START Source data

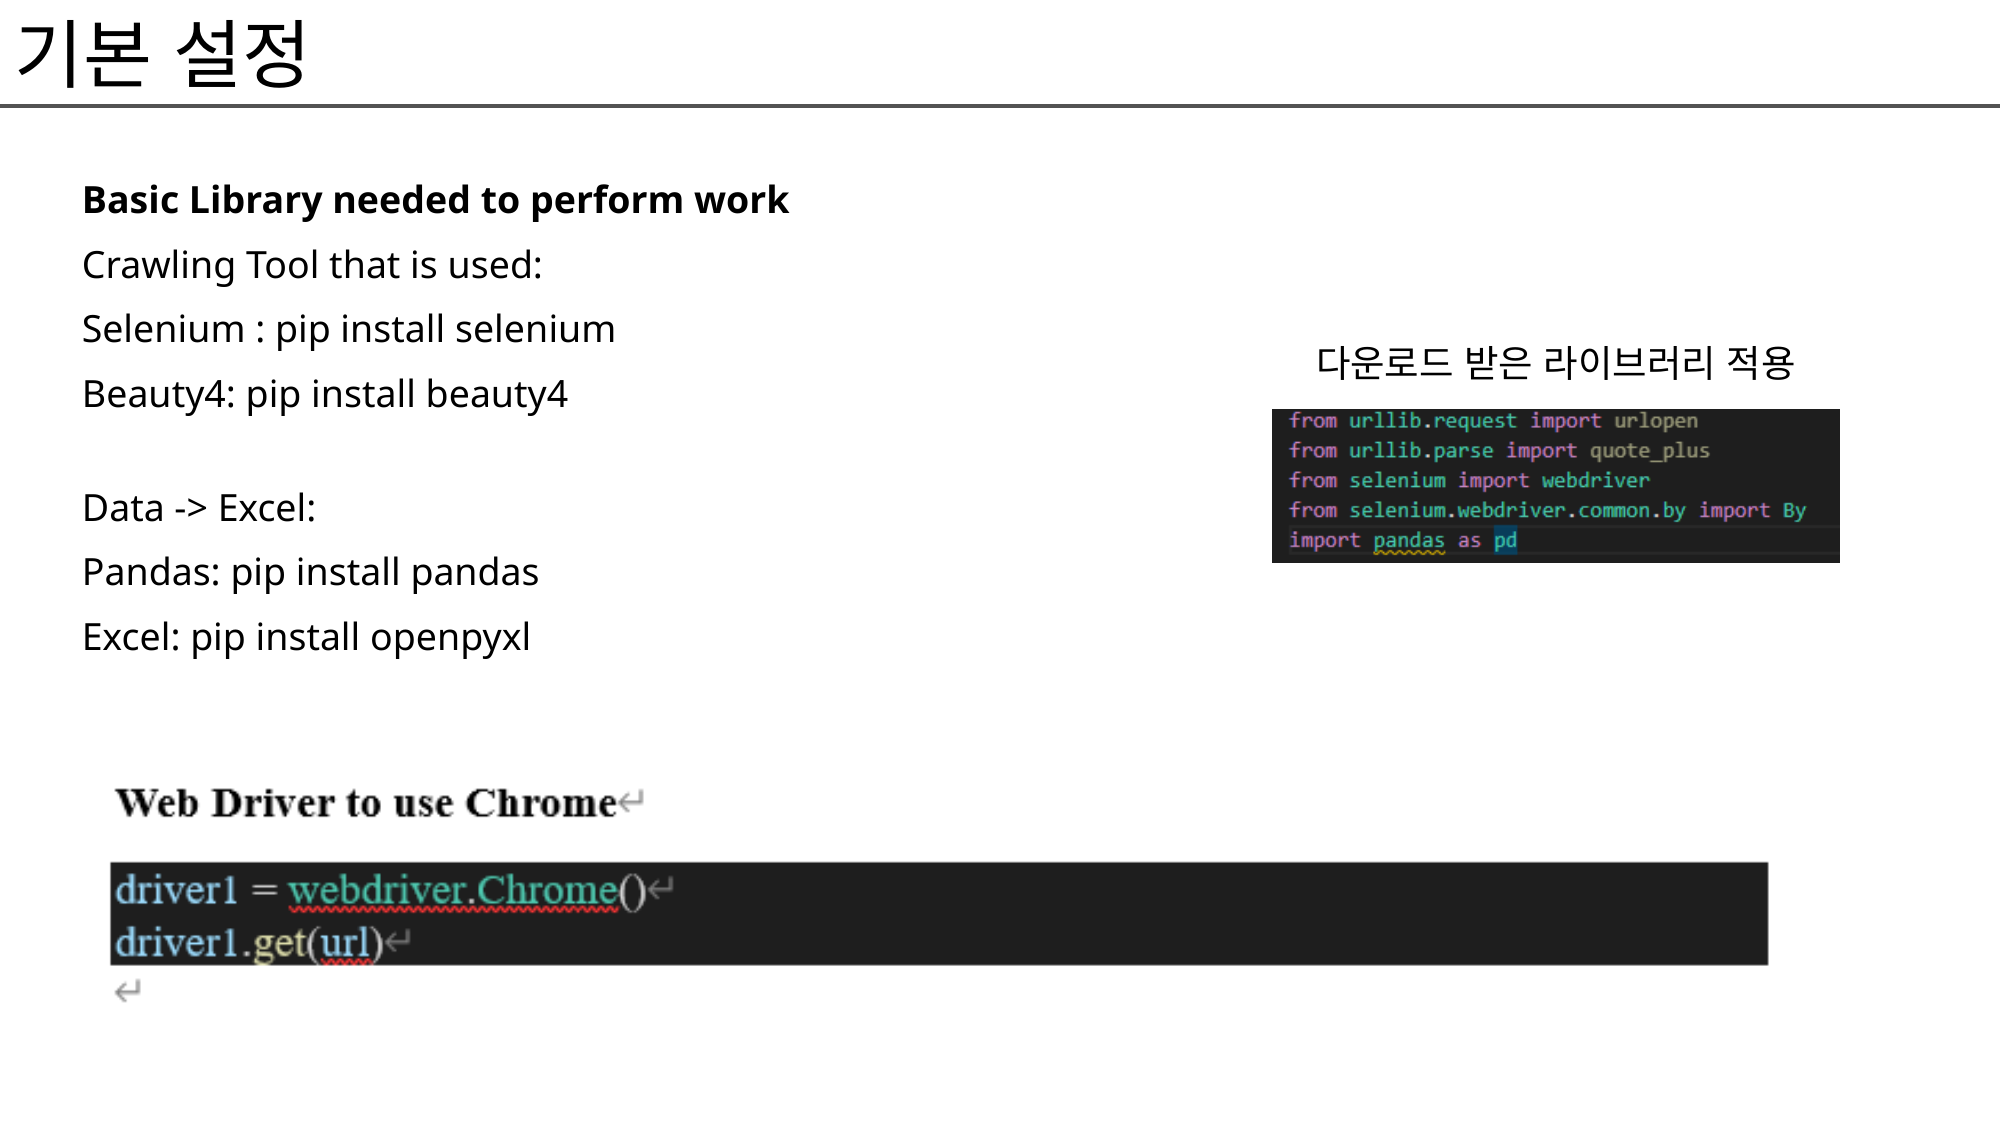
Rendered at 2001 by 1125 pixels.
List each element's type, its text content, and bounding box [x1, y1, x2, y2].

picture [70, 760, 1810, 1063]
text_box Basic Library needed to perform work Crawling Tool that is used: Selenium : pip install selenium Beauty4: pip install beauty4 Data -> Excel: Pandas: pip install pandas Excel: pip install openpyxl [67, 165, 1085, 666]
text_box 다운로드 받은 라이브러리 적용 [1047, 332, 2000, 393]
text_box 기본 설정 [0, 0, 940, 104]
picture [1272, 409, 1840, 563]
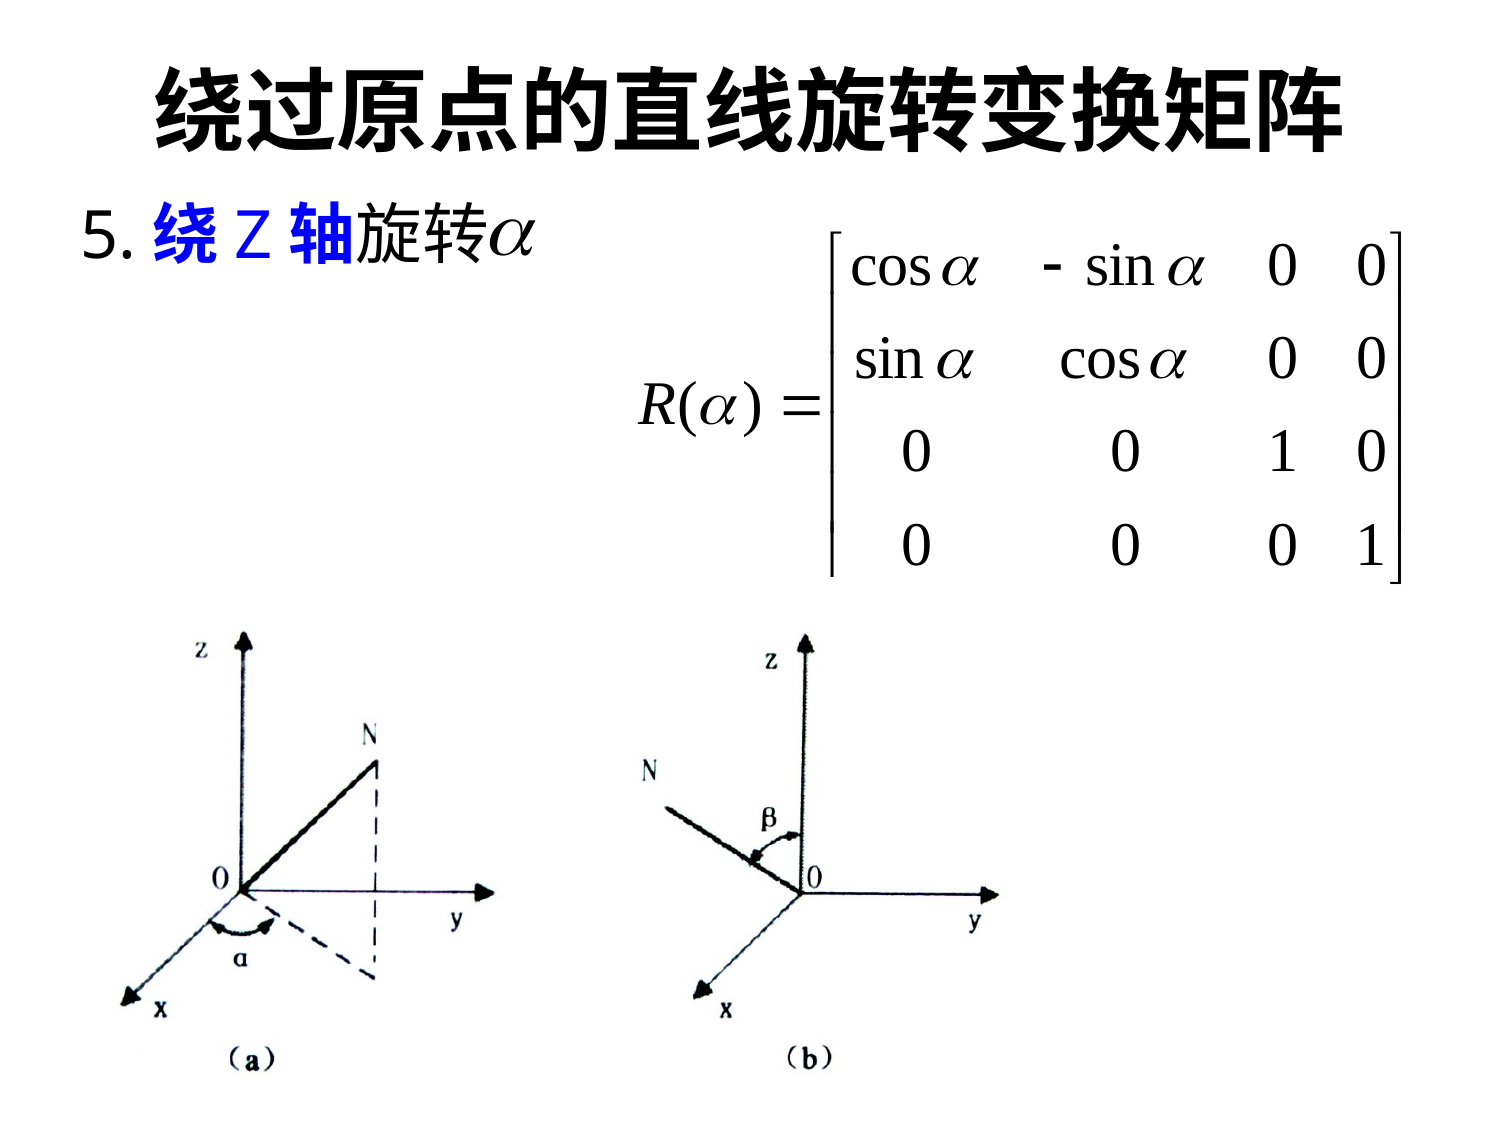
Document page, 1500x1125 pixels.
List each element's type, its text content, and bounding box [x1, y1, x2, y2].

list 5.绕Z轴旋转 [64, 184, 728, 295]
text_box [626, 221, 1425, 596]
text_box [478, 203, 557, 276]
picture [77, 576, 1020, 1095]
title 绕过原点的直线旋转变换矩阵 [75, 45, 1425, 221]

END Source data

### Description of the task
Would you restate all of the data above word for word, omitting the pictures?

### Answer to this exercise
Rendered at 2001 by 1125 pixels.
List each element's type, its text content, and bounding box [x1, y1, x2, y2].

picture [70, 760, 1810, 1063]
text_box Basic Library needed to perform work Crawling Tool that is used: Selenium : pip install selenium Beauty4: pip install beauty4 Data -> Excel: Pandas: pip install pandas Excel: pip install openpyxl [67, 165, 1085, 666]
text_box 다운로드 받은 라이브러리 적용 [1047, 332, 2000, 393]
text_box 기본 설정 [0, 0, 940, 104]
picture [1272, 409, 1840, 563]
Document page, 1500x1125 pixels.
List each element's type, its text content, and bounding box [x1, y1, x2, y2].

list 5.绕Z轴旋转 [64, 184, 728, 295]
text_box [626, 221, 1425, 596]
text_box [478, 203, 557, 276]
picture [77, 576, 1020, 1095]
title 绕过原点的直线旋转变换矩阵 [75, 45, 1425, 221]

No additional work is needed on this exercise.